**Problem details**
Show every line of the data that includes the word "security".

**Input data**

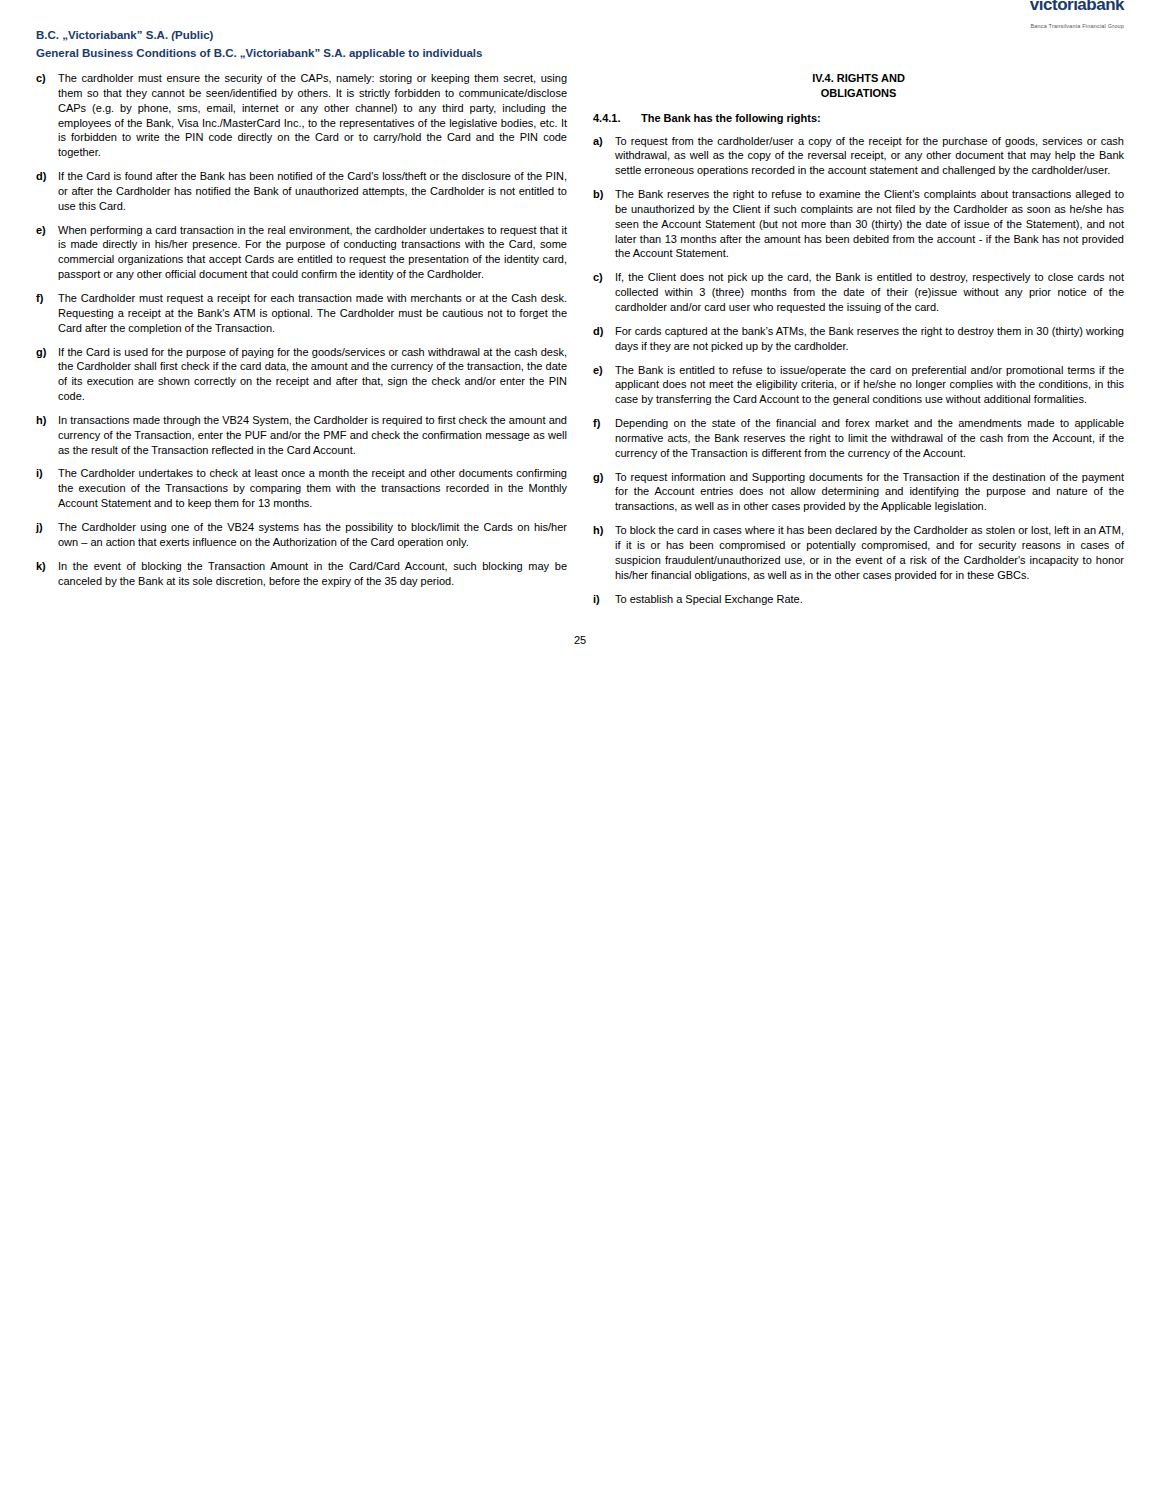victoriabank
Banca Transilvania Financial Group
B.C. „Victoriabank” S.A. (Public)
General Business Conditions of B.C. „Victoriabank” S.A. applicable to individuals
c) The cardholder must ensure the security of the CAPs, namely: storing or keeping them secret, using them so that they cannot be seen/identified by others. It is strictly forbidden to communicate/disclose CAPs (e.g. by phone, sms, email, internet or any other channel) to any third party, including the employees of the Bank, Visa Inc./MasterCard Inc., to the representatives of the legislative bodies, etc. It is forbidden to write the PIN code directly on the Card or to carry/hold the Card and the PIN code together.
d) If the Card is found after the Bank has been notified of the Card's loss/theft or the disclosure of the PIN, or after the Cardholder has notified the Bank of unauthorized attempts, the Cardholder is not entitled to use this Card.
e) When performing a card transaction in the real environment, the cardholder undertakes to request that it is made directly in his/her presence. For the purpose of conducting transactions with the Card, some commercial organizations that accept Cards are entitled to request the presentation of the identity card, passport or any other official document that could confirm the identity of the Cardholder.
f) The Cardholder must request a receipt for each transaction made with merchants or at the Cash desk. Requesting a receipt at the Bank's ATM is optional. The Cardholder must be cautious not to forget the Card after the completion of the Transaction.
g) If the Card is used for the purpose of paying for the goods/services or cash withdrawal at the cash desk, the Cardholder shall first check if the card data, the amount and the currency of the transaction, the date of its execution are shown correctly on the receipt and after that, sign the check and/or enter the PIN code.
h) In transactions made through the VB24 System, the Cardholder is required to first check the amount and currency of the Transaction, enter the PUF and/or the PMF and check the confirmation message as well as the result of the Transaction reflected in the Card Account.
i) The Cardholder undertakes to check at least once a month the receipt and other documents confirming the execution of the Transactions by comparing them with the transactions recorded in the Monthly Account Statement and to keep them for 13 months.
j) The Cardholder using one of the VB24 systems has the possibility to block/limit the Cards on his/her own – an action that exerts influence on the Authorization of the Card operation only.
k) In the event of blocking the Transaction Amount in the Card/Card Account, such blocking may be canceled by the Bank at its sole discretion, before the expiry of the 35 day period.
IV.4. RIGHTS AND
OBLIGATIONS
4.4.1. The Bank has the following rights:
a) To request from the cardholder/user a copy of the receipt for the purchase of goods, services or cash withdrawal, as well as the copy of the reversal receipt, or any other document that may help the Bank settle erroneous operations recorded in the account statement and challenged by the cardholder/user.
b) The Bank reserves the right to refuse to examine the Client's complaints about transactions alleged to be unauthorized by the Client if such complaints are not filed by the Cardholder as soon as he/she has seen the Account Statement (but not more than 30 (thirty) the date of issue of the Statement), and not later than 13 months after the amount has been debited from the account - if the Bank has not provided the Account Statement.
c) If, the Client does not pick up the card, the Bank is entitled to destroy, respectively to close cards not collected within 3 (three) months from the date of their (re)issue without any prior notice of the cardholder and/or card user who requested the issuing of the card.
d) For cards captured at the bank’s ATMs, the Bank reserves the right to destroy them in 30 (thirty) working days if they are not picked up by the cardholder.
e) The Bank is entitled to refuse to issue/operate the card on preferential and/or promotional terms if the applicant does not meet the eligibility criteria, or if he/she no longer complies with the conditions, in this case by transferring the Card Account to the general conditions use without additional formalities.
f) Depending on the state of the financial and forex market and the amendments made to applicable normative acts, the Bank reserves the right to limit the withdrawal of the cash from the Account, if the currency of the Transaction is different from the currency of the Account.
g) To request information and Supporting documents for the Transaction if the destination of the payment for the Account entries does not allow determining and identifying the purpose and nature of the transactions, as well as in other cases provided by the Applicable legislation.
h) To block the card in cases where it has been declared by the Cardholder as stolen or lost, left in an ATM, if it is or has been compromised or potentially compromised, and for security reasons in cases of suspicion fraudulent/unauthorized use, or in the event of a risk of the Cardholder's incapacity to honor his/her financial obligations, as well as in the other cases provided for in these GBCs.
i) To establish a Special Exchange Rate.
25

**Response**
c) The cardholder must ensure the security of the CAPs, namely: storing or keeping them secret, using them so that they cannot be seen/identified by others. It is strictly forbidden to communicate/disclose CAPs (e.g. by phone, sms, email, internet or any other channel) to any third party, including the employees of the Bank, Visa Inc./MasterCard Inc., to the representatives of the legislative bodies, etc. It is forbidden to write the PIN code directly on the Card or to carry/hold the Card and the PIN code together.
h) To block the card in cases where it has been declared by the Cardholder as stolen or lost, left in an ATM, if it is or has been compromised or potentially compromised, and for security reasons in cases of suspicion fraudulent/unauthorized use, or in the event of a risk of the Cardholder's incapacity to honor his/her financial obligations, as well as in the other cases provided for in these GBCs.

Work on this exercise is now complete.